I jumped as a familiar hand took mine. My eyes had adjusted to the dim moonlight enough for me to make out Dorian’s cape-shrouded form.

“A man,” he whispered. “With my leg, I cannot risk getting a closer look. But you are right. A man is out there. Watching.”

Dorian tugged at my hand, pulling me away from the cabin. “If we go this way, the cabin should block us from his view. As long as he cannot see in the darkness as I can, this path should be safe.”

I followed Dorian’s lead, creeping between the thick groupings of trees on our way out of the woods, hoping the man out there didn’t have night vision goggles. At the edge of the greenbelt, we waited in silence for a few more minutes before walking to where my old truck was parked. We didn’t need to speak. Both of us understood we had to be sure we hadn’t been followed.

“This is bad, Dorian.” I turned the ignition, cringing at the sharp sound of the engine revving. No sense in keeping quiet now. I opted for speed instead. The tires screeched as I peeled onto the street and pointed us homeward.

“It will be worse if you are given a speeding ticket.”

I gripped the gear shift.

“I wish to hear ‘Accidental Life,’ ” Dorian said.

The cassette was already in the player, so I hit the play button. Tobias Freeman’s booming voice filled the car. He’d written the song for his 100th birthday, in the 1950s. After I’d nursed him back to health when I met him in my work on the Underground Railroad, Tobias had discovered the Elixir of Life. His loved ones had not. One by one, he had watched them age and die. It was a lot to grapple with, as I knew well. He’d recorded the track under the moniker The Philosopher. The soulful song by my friend immediately made me feel calmer.

Bon,” Dorian said with a grin.

“You asked me to play the song so I’d feel better, didn’t you?”

Oui. I know you wish Tobias could be here. Now he is.”

Careful to drive the speed limit, I watched the nighttime greenery bounce off my headlights, then give way to houses. “What’s going on, Dorian? A long-dead man was found in a backward alchemy lab. Another man, ‘creepy guy,’ who must have known about the dead body, was following Ivan—possibly the same person followed us back there by the cabin.”

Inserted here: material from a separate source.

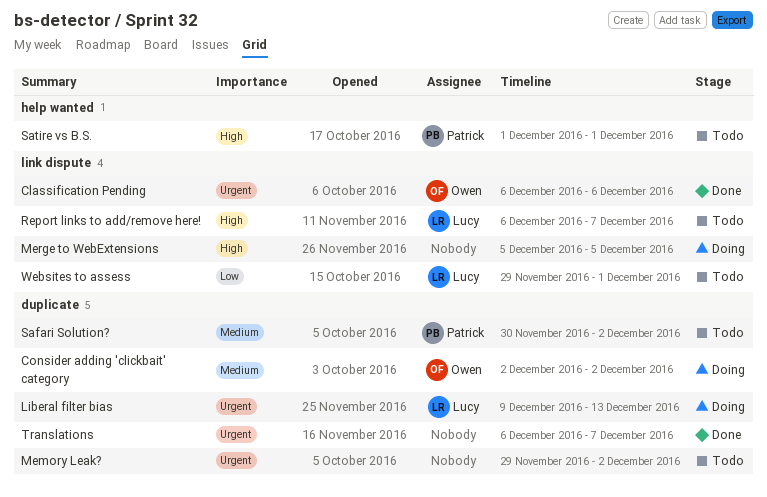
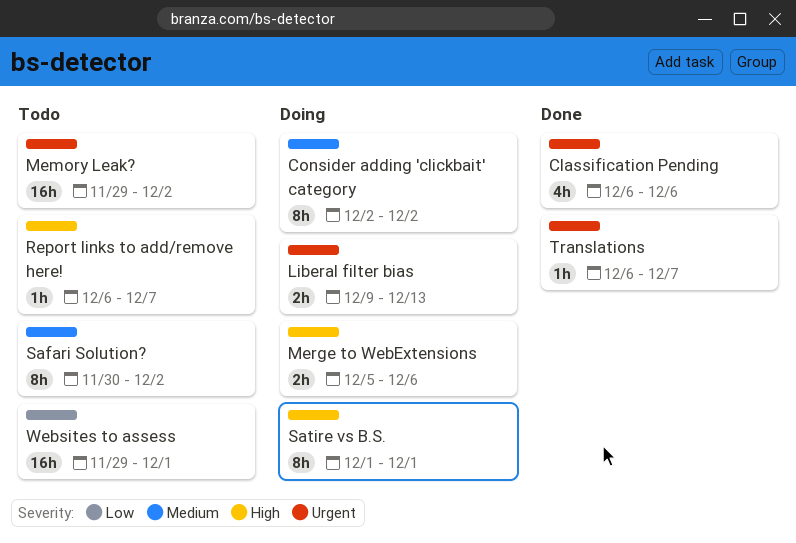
Merge to WebExtensions, due: Dec 5 -> Dec 6
Satire vs B.S., status: Todo -> Doing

Dorian peeked out from the folds of the cape. He was sitting on the floor of the passenger side of the truck. “Do not forget the woman in Paris who wishes to expose you.”

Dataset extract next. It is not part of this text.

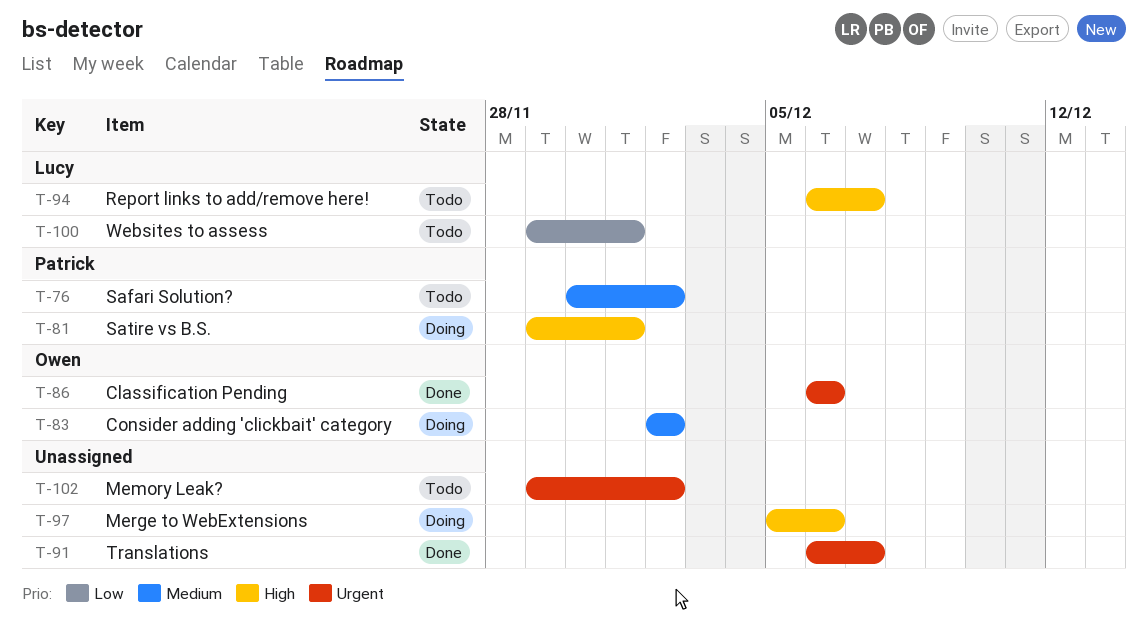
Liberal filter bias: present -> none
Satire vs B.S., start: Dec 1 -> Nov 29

The brakes screeched as I came to a stop at a red light. Dorian bumped into the glove compartment. “How,” I said, looking down at the scowling gargoyle, “could I possibly forget her?”

“You are upset,” Dorian said. “Perhaps we should continue our discussion in the morning.”

Feeling the effects of being awake so late at night, I had to agree with Dorian. Talk could wait for tomorrow. But I had one more thing to do before I could sleep.

I dialed the Paris bookseller’s shop to check again on the book he was sending. It was early afternoon in Paris, yet there was no answer at the bookshop. As the phone continued to ring, a disturbing thought tickled my brain. Someone was following alchemists. They’d spied on Ivan and they’d broken into my house. Had they also been following me in Paris when I’d visited the bookshop? Had they done something to the bookseller?

What had become of the bookshop proprietor?